[Page-level text extractions]
************

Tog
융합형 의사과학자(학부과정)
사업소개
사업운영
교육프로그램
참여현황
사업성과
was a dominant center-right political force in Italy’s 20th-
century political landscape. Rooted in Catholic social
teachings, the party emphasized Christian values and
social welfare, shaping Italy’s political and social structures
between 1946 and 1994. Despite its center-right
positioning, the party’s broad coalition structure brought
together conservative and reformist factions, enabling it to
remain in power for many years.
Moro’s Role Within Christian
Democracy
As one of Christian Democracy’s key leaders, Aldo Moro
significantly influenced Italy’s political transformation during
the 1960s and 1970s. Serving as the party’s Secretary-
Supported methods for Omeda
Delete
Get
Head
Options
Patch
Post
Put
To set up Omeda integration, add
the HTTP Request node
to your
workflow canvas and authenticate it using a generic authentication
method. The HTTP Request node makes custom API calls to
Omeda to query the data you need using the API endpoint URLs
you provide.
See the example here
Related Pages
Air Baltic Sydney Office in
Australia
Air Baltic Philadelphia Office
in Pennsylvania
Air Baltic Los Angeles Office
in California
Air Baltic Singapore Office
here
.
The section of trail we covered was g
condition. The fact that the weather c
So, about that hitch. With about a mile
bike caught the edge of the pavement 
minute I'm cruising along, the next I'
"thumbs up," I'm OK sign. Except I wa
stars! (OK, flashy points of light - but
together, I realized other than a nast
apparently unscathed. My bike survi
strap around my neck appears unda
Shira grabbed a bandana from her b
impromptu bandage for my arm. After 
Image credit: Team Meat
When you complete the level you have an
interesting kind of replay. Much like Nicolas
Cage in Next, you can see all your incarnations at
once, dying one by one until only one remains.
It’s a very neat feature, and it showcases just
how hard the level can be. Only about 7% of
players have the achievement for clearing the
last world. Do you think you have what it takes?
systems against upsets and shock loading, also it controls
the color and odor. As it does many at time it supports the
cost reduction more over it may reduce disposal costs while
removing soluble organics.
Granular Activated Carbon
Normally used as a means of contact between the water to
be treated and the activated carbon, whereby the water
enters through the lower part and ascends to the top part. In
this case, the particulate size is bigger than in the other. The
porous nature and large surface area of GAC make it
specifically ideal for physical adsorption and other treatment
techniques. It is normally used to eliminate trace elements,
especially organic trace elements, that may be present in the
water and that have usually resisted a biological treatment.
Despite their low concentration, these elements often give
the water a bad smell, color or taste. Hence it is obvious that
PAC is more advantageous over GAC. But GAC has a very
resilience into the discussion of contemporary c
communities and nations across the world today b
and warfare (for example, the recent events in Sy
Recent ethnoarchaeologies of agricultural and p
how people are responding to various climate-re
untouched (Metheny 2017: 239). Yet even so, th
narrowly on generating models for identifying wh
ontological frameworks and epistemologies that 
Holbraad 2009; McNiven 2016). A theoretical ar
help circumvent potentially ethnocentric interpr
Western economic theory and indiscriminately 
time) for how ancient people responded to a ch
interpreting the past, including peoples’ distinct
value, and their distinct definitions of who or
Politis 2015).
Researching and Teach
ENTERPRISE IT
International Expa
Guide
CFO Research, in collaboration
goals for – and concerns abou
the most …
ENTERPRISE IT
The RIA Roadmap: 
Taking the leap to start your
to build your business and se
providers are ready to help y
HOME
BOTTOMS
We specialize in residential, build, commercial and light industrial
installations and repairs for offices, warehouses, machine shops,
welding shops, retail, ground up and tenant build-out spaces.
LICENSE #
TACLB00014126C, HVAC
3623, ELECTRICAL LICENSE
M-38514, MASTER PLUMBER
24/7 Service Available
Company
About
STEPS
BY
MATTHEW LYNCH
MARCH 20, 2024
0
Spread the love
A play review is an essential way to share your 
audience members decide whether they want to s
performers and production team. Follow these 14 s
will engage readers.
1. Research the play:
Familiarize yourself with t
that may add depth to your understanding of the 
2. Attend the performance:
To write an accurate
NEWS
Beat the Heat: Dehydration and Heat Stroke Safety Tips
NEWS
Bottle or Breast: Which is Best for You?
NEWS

************

Replace each "Air Baltic" in the material with "airBaltic". Leave everything else unchanged.

## EXERCISE ANSWER
Tog
융합형 의사과학자(학부과정)
사업소개
사업운영
교육프로그램
참여현황
사업성과
was a dominant center-right political force in Italy’s 20th-
century political landscape. Rooted in Catholic social
teachings, the party emphasized Christian values and
social welfare, shaping Italy’s political and social structures
between 1946 and 1994. Despite its center-right
positioning, the party’s broad coalition structure brought
together conservative and reformist factions, enabling it to
remain in power for many years.
Moro’s Role Within Christian
Democracy
As one of Christian Democracy’s key leaders, Aldo Moro
significantly influenced Italy’s political transformation during
the 1960s and 1970s. Serving as the party’s Secretary-
Supported methods for Omeda
Delete
Get
Head
Options
Patch
Post
Put
To set up Omeda integration, add
the HTTP Request node
to your
workflow canvas and authenticate it using a generic authentication
method. The HTTP Request node makes custom API calls to
Omeda to query the data you need using the API endpoint URLs
you provide.
See the example here
Related Pages
airBaltic Sydney Office in
Australia
airBaltic Philadelphia Office
in Pennsylvania
airBaltic Los Angeles Office
in California
airBaltic Singapore Office
here
.
The section of trail we covered was g
condition. The fact that the weather c
So, about that hitch. With about a mile
bike caught the edge of the pavement 
minute I'm cruising along, the next I'
"thumbs up," I'm OK sign. Except I wa
stars! (OK, flashy points of light - but
together, I realized other than a nast
apparently unscathed. My bike survi
strap around my neck appears unda
Shira grabbed a bandana from her b
impromptu bandage for my arm. After 
Image credit: Team Meat
When you complete the level you have an
interesting kind of replay. Much like Nicolas
Cage in Next, you can see all your incarnations at
once, dying one by one until only one remains.
It’s a very neat feature, and it showcases just
how hard the level can be. Only about 7% of
players have the achievement for clearing the
last world. Do you think you have what it takes?
systems against upsets and shock loading, also it controls
the color and odor. As it does many at time it supports the
cost reduction more over it may reduce disposal costs while
removing soluble organics.
Granular Activated Carbon
Normally used as a means of contact between the water to
be treated and the activated carbon, whereby the water
enters through the lower part and ascends to the top part. In
this case, the particulate size is bigger than in the other. The
porous nature and large surface area of GAC make it
specifically ideal for physical adsorption and other treatment
techniques. It is normally used to eliminate trace elements,
especially organic trace elements, that may be present in the
water and that have usually resisted a biological treatment.
Despite their low concentration, these elements often give
the water a bad smell, color or taste. Hence it is obvious that
PAC is more advantageous over GAC. But GAC has a very
resilience into the discussion of contemporary c
communities and nations across the world today b
and warfare (for example, the recent events in Sy
Recent ethnoarchaeologies of agricultural and p
how people are responding to various climate-re
untouched (Metheny 2017: 239). Yet even so, th
narrowly on generating models for identifying wh
ontological frameworks and epistemologies that 
Holbraad 2009; McNiven 2016). A theoretical ar
help circumvent potentially ethnocentric interpr
Western economic theory and indiscriminately 
time) for how ancient people responded to a ch
interpreting the past, including peoples’ distinct
value, and their distinct definitions of who or
Politis 2015).
Researching and Teach
ENTERPRISE IT
International Expa
Guide
CFO Research, in collaboration
goals for – and concerns abou
the most …
ENTERPRISE IT
The RIA Roadmap: 
Taking the leap to start your
to build your business and se
providers are ready to help y
HOME
BOTTOMS
We specialize in residential, build, commercial and light industrial
installations and repairs for offices, warehouses, machine shops,
welding shops, retail, ground up and tenant build-out spaces.
LICENSE #
TACLB00014126C, HVAC
3623, ELECTRICAL LICENSE
M-38514, MASTER PLUMBER
24/7 Service Available
Company
About
STEPS
BY
MATTHEW LYNCH
MARCH 20, 2024
0
Spread the love
A play review is an essential way to share your 
audience members decide whether they want to s
performers and production team. Follow these 14 s
will engage readers.
1. Research the play:
Familiarize yourself with t
that may add depth to your understanding of the 
2. Attend the performance:
To write an accurate
NEWS
Beat the Heat: Dehydration and Heat Stroke Safety Tips
NEWS
Bottle or Breast: Which is Best for You?
NEWS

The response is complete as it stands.